The function of SirT3 in cancer is poorly understood. SirT3 is a mitochondrial NAD+-dependent histone deacetylase that exerts anti-cancer effects by destabilizing HIF-1a and promoting mitochondrial function and cell survival following genotoxin exposure. It also promotes carcinogenesis by attenuating p53 function and promoting metastasis (4,5). In most studies SirT3 expression is cytoplasmic in benign tissue and is suppressed in malignancy (4-6). For example, Yang et al. found SirT3 cytoplasmic expression was suppressed in gastric cancer (6). We obtained the same results examining SirT3 in this malignancy (unpublished data).
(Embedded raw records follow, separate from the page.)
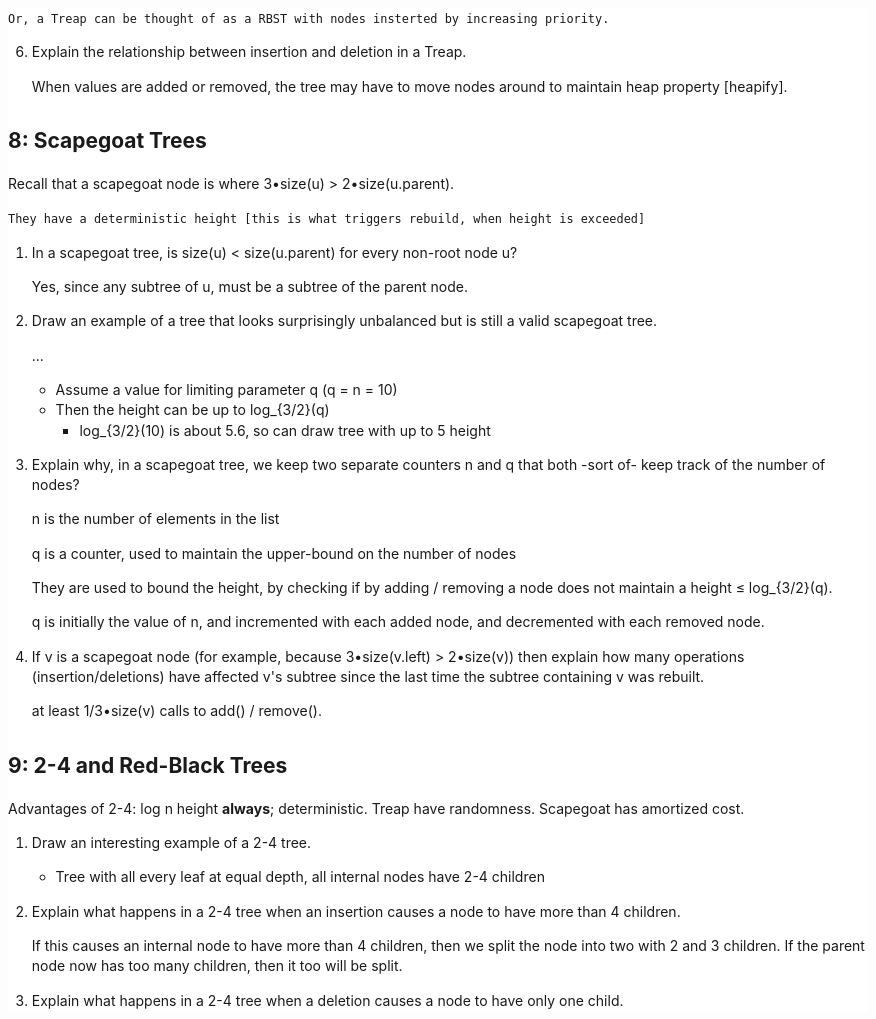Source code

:     Or, a Treap can be thought of as a RBST with nodes insterted by increasing priority.

6. Explain the relationship between insertion and deletion in a Treap.

    When values are added or removed, the tree may have to move nodes around to maintain heap property [heapify].

## 8: Scapegoat Trees

Recall that a scapegoat node is where 3•size(u) > 2•size(u.parent).

    They have a deterministic height [this is what triggers rebuild, when height is exceeded]

1. In a scapegoat tree, is size(u) < size(u.parent) for every non-root node u?

    Yes, since any subtree of u, must be a subtree of the parent node.

2. Draw an example of a tree that looks surprisingly unbalanced but is still a valid scapegoat tree.

    ...

    - Assume a value for limiting parameter q (q = n = 10)
    - Then the height can be up to log_{3/2}(q)
        - log_{3/2}(10) is about 5.6, so can draw tree with up to 5 height

3. Explain why, in a scapegoat tree, we keep two separate counters n and q that both -sort of- keep track of the number of nodes?

    n is the number of elements in the list

    q is a counter, used to maintain the upper-bound on the number of nodes

    They are used to bound the height, by checking if by adding / removing a node does not maintain a height ≤ log_{3/2}(q).

    q is initially the value of n, and incremented with each added node, and decremented with each removed node.

4. If v is a scapegoat node (for example, because 3•size(v.left) > 2•size(v)) then explain how many operations (insertion/deletions) have affected v's subtree since the last time the subtree containing v was rebuilt.

    at least 1/3•size(v) calls to add() / remove().

## 9: 2-4 and Red-Black Trees

Advantages of 2-4: log n height **always**; deterministic. Treap have randomness. Scapegoat has amortized cost.

1. Draw an interesting example of a 2-4 tree.

    - Tree with all every leaf at equal depth, all internal nodes have 2-4 children

2. Explain what happens in a 2-4 tree when an insertion causes a node to have more than 4 children.

    If this causes an internal node to have more than 4 children, then we split the node into two with 2 and 3 children. If the parent node now has too many children, then it too will be split.

3. Explain what happens in a 2-4 tree when a deletion causes a node to have only one child.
Our finding that SirT3 expression is increased in both the cytoplasm and nuclei of well-differentiated thyroid carcinomas indicates that: 1), SirT3 expression may be increased in malignancy, and 2) SirT3 expression can be nuclear and associated with malignancy.


Figure 1. Increased intracellular Nampt increases cellular NAD+ concentrations, increasing the activities of PARP-1, CD38, SirT1, and CtBP1 and 2, promoting malignancy (modified from 1). This present study indicates that SirT3 overexpression may also play a role in promoting malignancy in well-differentiated thyroid carcinoma.